Here are a couple of quotations that give you the gist of the article:
“What’s so convenient about PDAs, even the newest ones? I still don’t get this. It’s another annoying box you have to carry around and make sure not to lose. Only it fits in your pocket, so it’s exactly what you will lose. It doesn’t hold anything new, but only provides a more convenient way of accessing information already contained on your laptop.”
“And “convenient” simply refers to the fact that you don’t have to sit through a laptop’s boot time. I know of no executive with any real use for PCs who can go on a trip carrying only a PDA. The laptop is always there.”

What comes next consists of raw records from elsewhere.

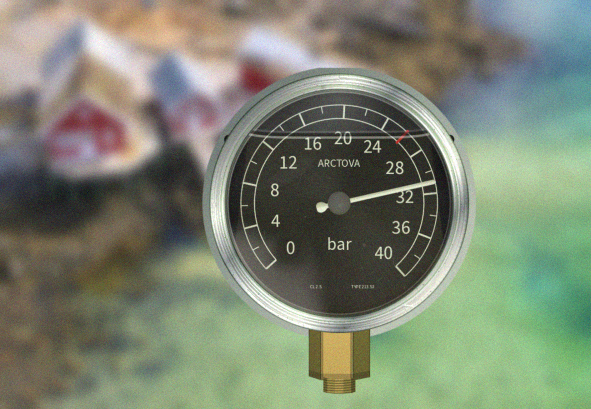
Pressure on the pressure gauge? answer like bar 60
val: bar 31
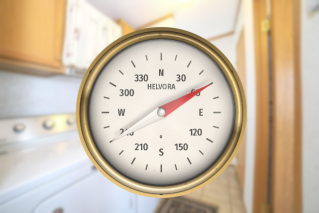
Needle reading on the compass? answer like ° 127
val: ° 60
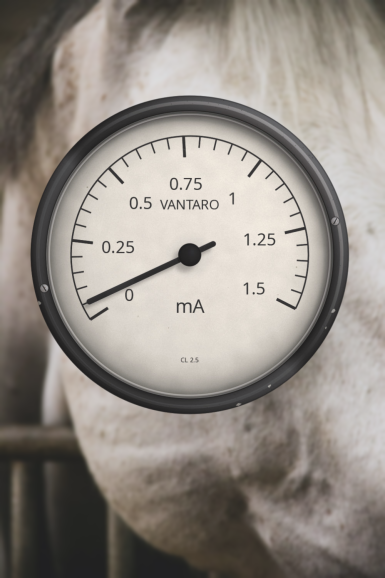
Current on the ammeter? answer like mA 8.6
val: mA 0.05
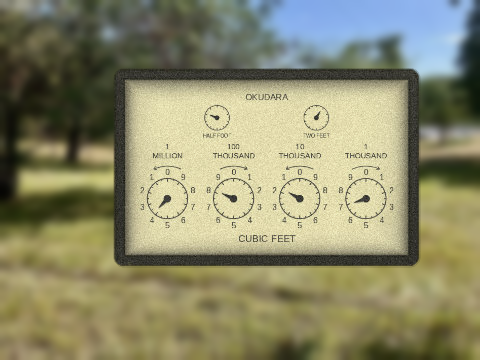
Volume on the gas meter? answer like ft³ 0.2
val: ft³ 381700
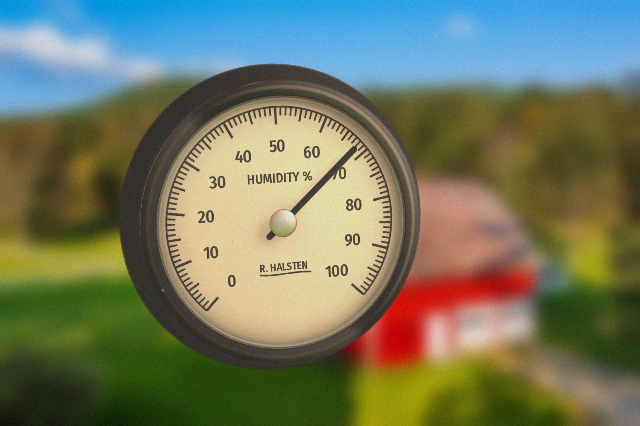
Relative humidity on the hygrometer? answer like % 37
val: % 68
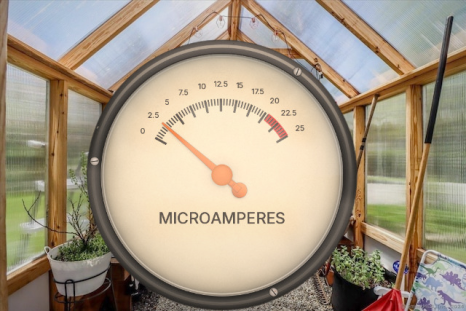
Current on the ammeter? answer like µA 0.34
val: µA 2.5
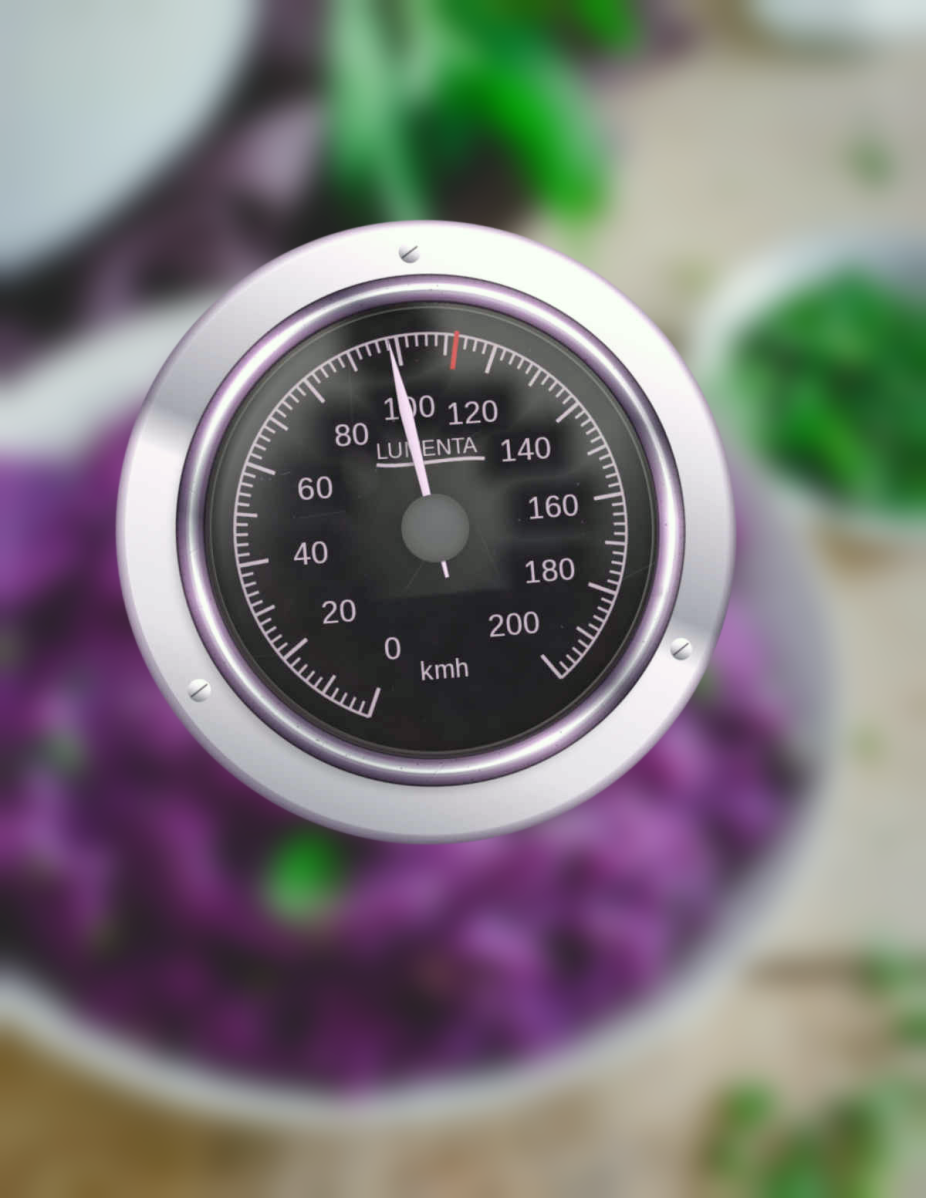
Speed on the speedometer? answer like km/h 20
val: km/h 98
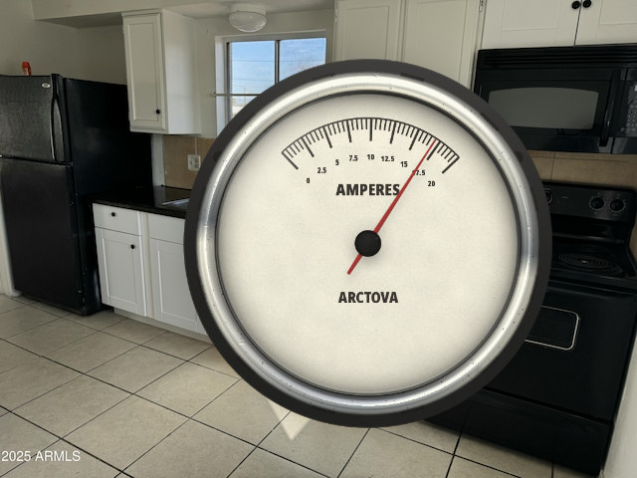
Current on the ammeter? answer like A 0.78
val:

It’s not surprising, given the prejudice with which Rist approaches the topic, that he doesn’t “get” PDAs. Of course, if you’re going to lug around your lap-top everywhere you take your PDA, the PDA becomes superfluous. And if he’s never met an executive that can go on a trip carrying only a PDA, he needs to get out more. Even the “you’re going to lose it” argument has a flaw: The PDA fits into your pocket. You’re far more likely to take it with you because it’s already in your pocket. You’re less likely to leave it behind because it’s so easy to grab it and drop in into your pocket. (The reason a lot of laptops get left behind is because of the effort it takes to shut it down and pack it away. You’re always leaving it because “you’ll be right back.”

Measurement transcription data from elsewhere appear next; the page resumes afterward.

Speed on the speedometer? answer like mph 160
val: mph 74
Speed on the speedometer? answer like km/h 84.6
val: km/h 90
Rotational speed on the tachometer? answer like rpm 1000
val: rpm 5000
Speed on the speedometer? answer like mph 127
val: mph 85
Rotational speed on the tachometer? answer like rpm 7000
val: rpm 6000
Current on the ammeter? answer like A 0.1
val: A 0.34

PDAs aren’t for everyone. If you’re reading this, chances are, you’re one of those that they’re for, though. Mr. Rist obviously isn’t, but he makes the common falicy of assuming his experience is normative for all the rest of us. As for me, I don’t even own a lap-top anymore. My PDA does everything I want in the field and no lap-top even approaches the power and flexibility of my desktop system.